> Testo di riferimento:
★ ★ ★ ★ ★

Stroboskop, uno spazio indipendente nel cuore di Varsavia

A Varsavia nasce una realtà indipendente, un white cube ricavato da un garage del periodo comunista. Gli ideatori sono quattro ragazzi, li abbiamo incontrati per capire cosa vuol dire dar vita ad uno spazio off nella capitale polacca.

Franciszek Buchner, Agnieszka Delman, Norbert Delman, Jan Słoniewski sono i fondatori di Stroboskop, lo spazio espositivo indipendente sorto nel cuore di Varsavia. In questa intervista raccontano motivazioni e obiettivi alla base di una scelta coraggiosa.

Siete quattro ragazzi, cresciuti a Varsavia e appena diplomati in accademia. Com’è nata l’idea di unirvi e dar vita a uno spazio indipendente?
Stroboskop è nato dall’unione di quattro persone, tutte connesse per qualche ragione al mondo dell’arte, ma non tutte provenienti da una formazione accademica: Agnieszka è una produttrice teatrale e Jan è un avvocato, mentre Norbert e Franek sono artisti. Nonostante arriviamo da differenti background personali, tutti noi abbiamo sentito il bisogno di dar vita a uno spazio artistico indipendente, che fosse staccato dalle dinamiche culturali della città. Eravamo perfettamente consapevoli del divario che esiste tra l’accademia, le varie istituzioni cittadine, e le gallerie private. Con questo spazio volevamo offrire qualcosa di nuovo, perché crediamo che iniziative del genere siano salutari per l’intero contesto culturale e, a nostro avviso, aiutino l’arte a crescere.

★ ★ ★ ★ ★

> Dati:

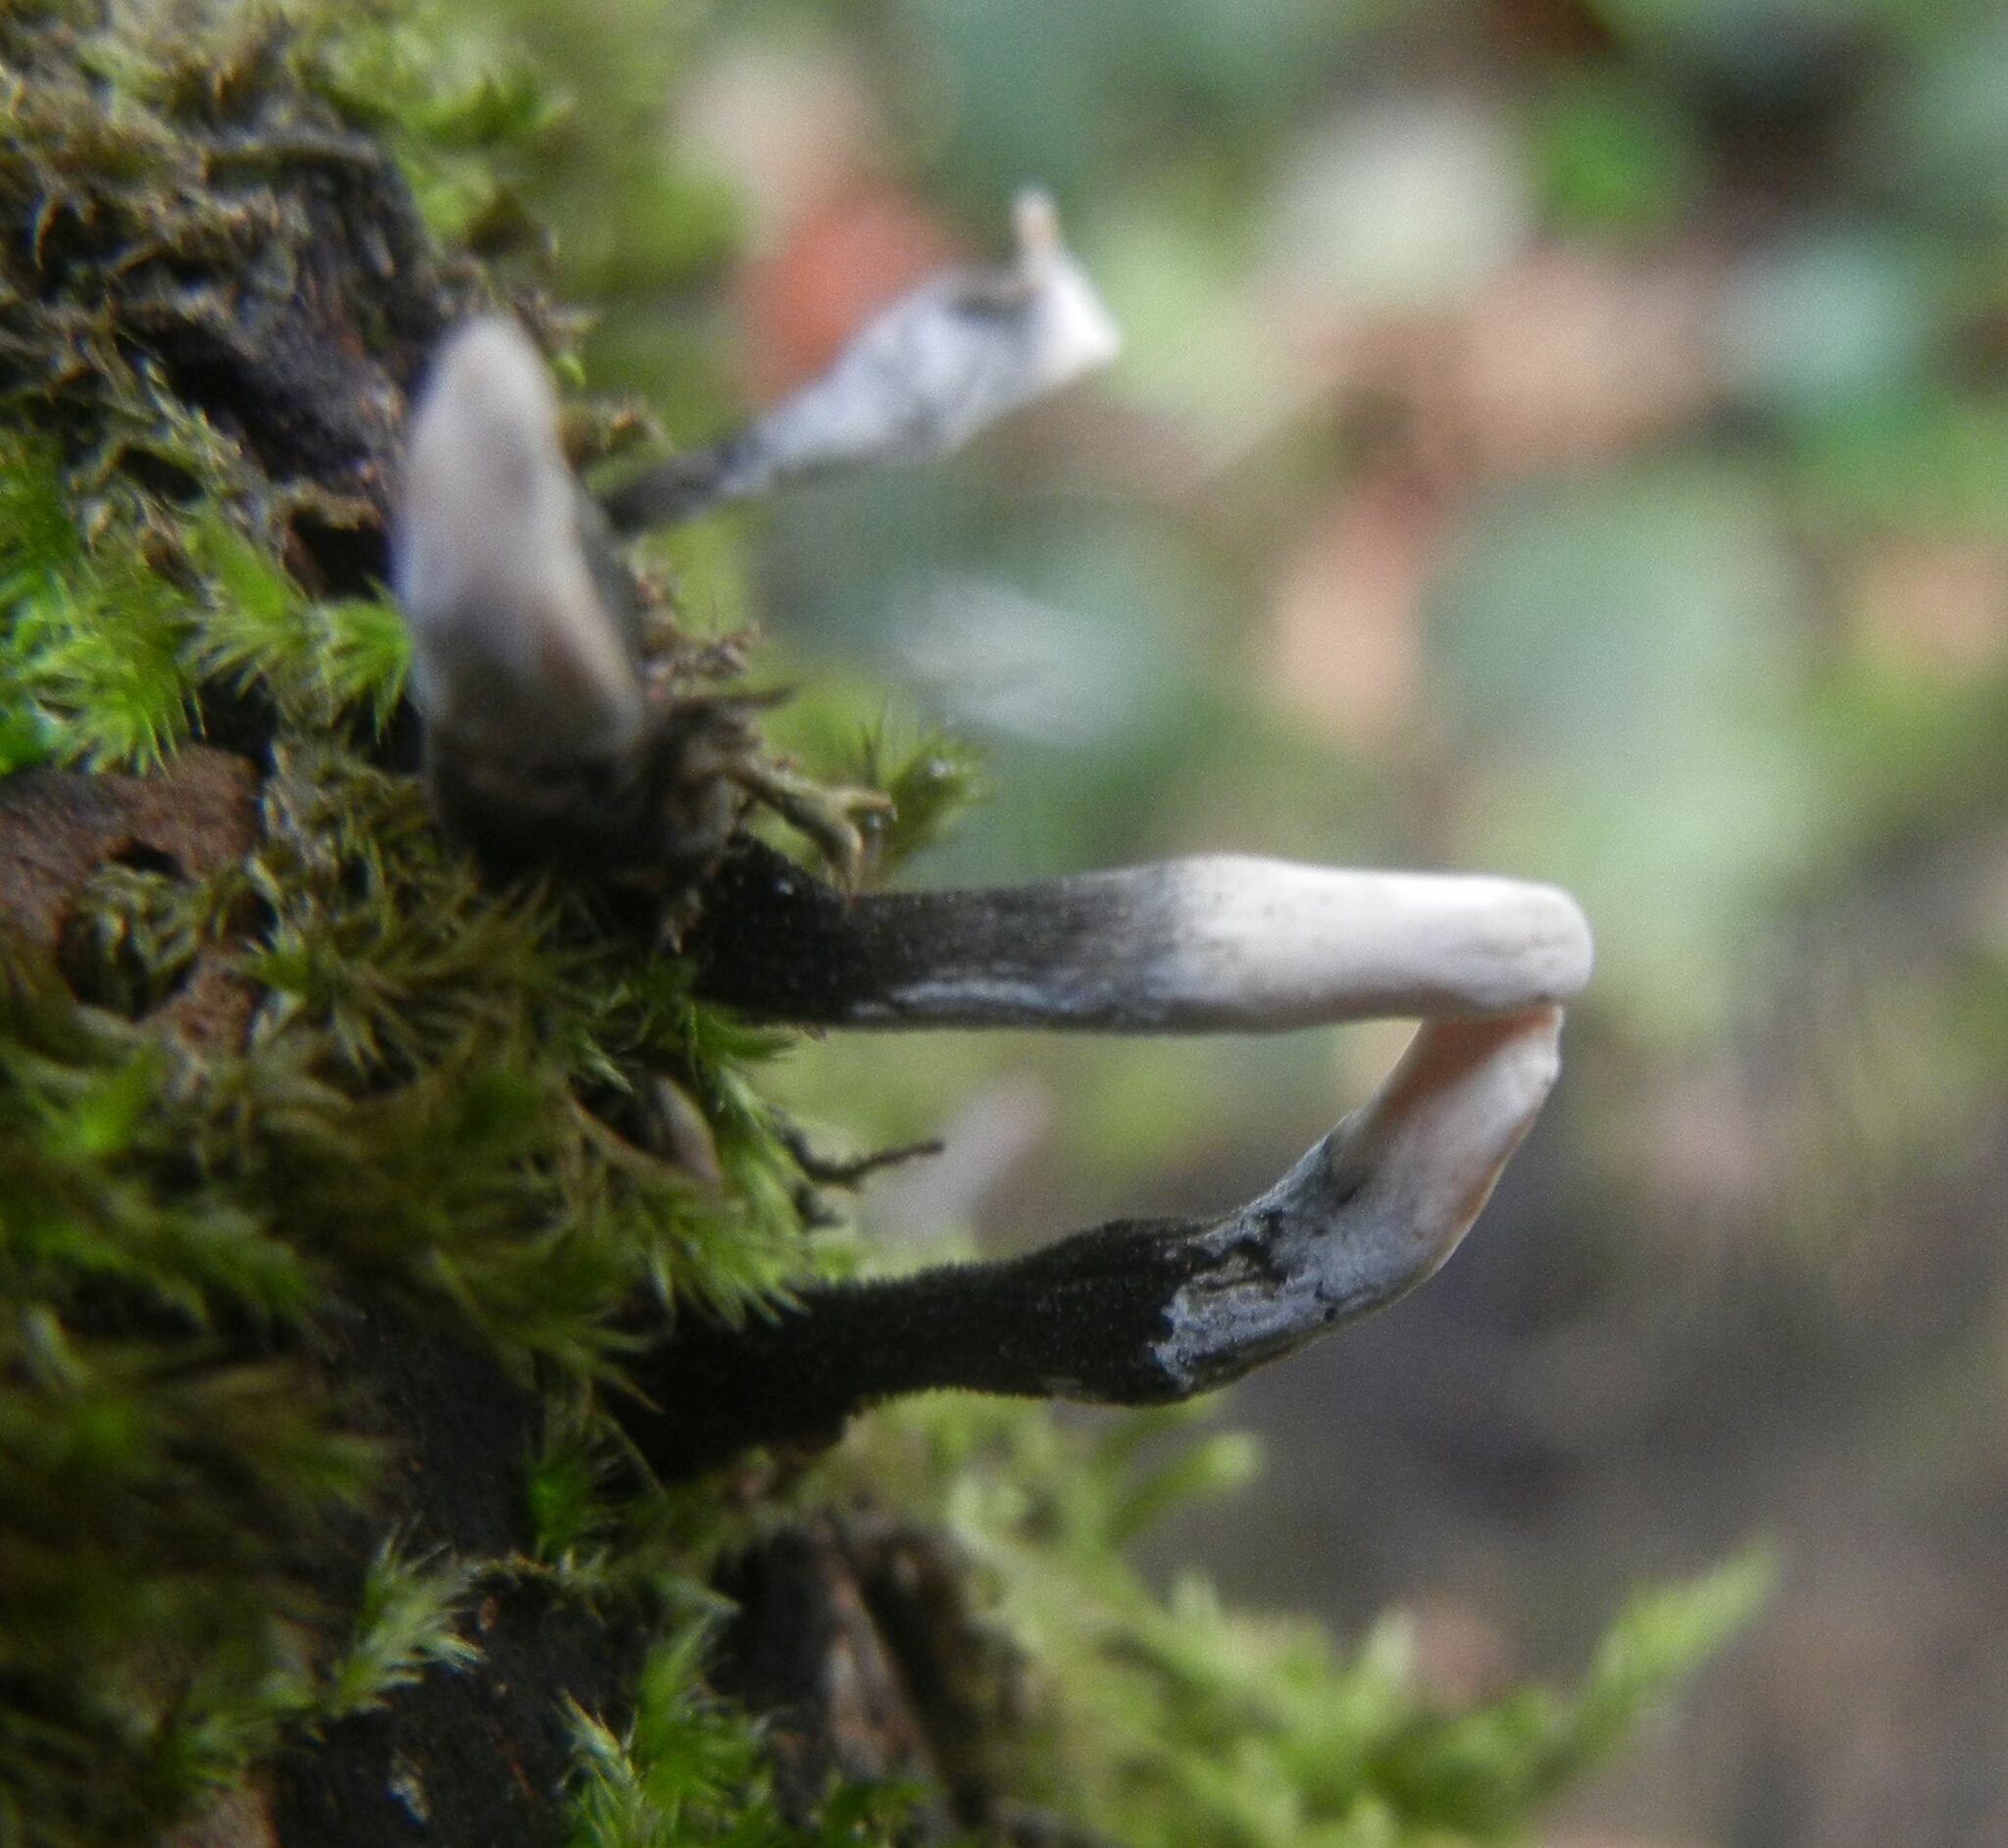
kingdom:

★ ★ ★ ★ ★

> Consegne dell'esercizio:
- A) Secondo il testo su Stroboskop, per quale motivo i fondatori volevano offrire qualcosa di nuovo con questo spazio? Rispondi in una-tre frasi.
- B) Da quale ambiente è stato ricavato il white cube descritto nel testo su Stroboskop?
- C) Scrivi il seguito del testo su Stroboskop, partendo dopo l'ultima frase riportata.
I dati sono materiale a sé stante, distinto dal testo su Stroboskop.

> Soluzioni dell'esercizio:
- A) Perché ritengono che iniziative di questo tipo siano salutari per l'intero contesto culturale. A loro avviso, inoltre, aiutano l'arte a crescere.

- B) Da un garage del periodo comunista.

- C)
Da quali stimoli e con quali intenzioni nasce Stroboskop?
Volevamo creare uno spazio dove i giovani artisti fossero in grado di sperimentare, affinare il loro approccio visuale e fare cose che normalmente non sono possibili in un luogo istituzionale. Il nostro obiettivo è collaborare non solo con autori polacchi, ma anche con giovani artisti stranieri, meglio se al di sotto dei trent’anni.

Jagoda Dobecka - COFAM SUBA - installation view at Stroboskop, Varsavia 2016

Jagoda Dobecka – COFAM SUBA – installation view at Stroboskop, Varsavia 2016

Come si inserisce lo spazio nelle dinamiche culturali della città?
Il nostro spazio è situato in un vecchio garage del periodo comunista nel mezzo di Varsavia. È uno spazio piccolo nelle dimensioni, ma con un grande potenziale partecipativo perché, a differenza di altri luoghi artistici, nasce con l’intento di connettere persone. Il garage in sé è un luogo affascinante e in grado di adeguarsi alle diverse soluzioni degli artisti.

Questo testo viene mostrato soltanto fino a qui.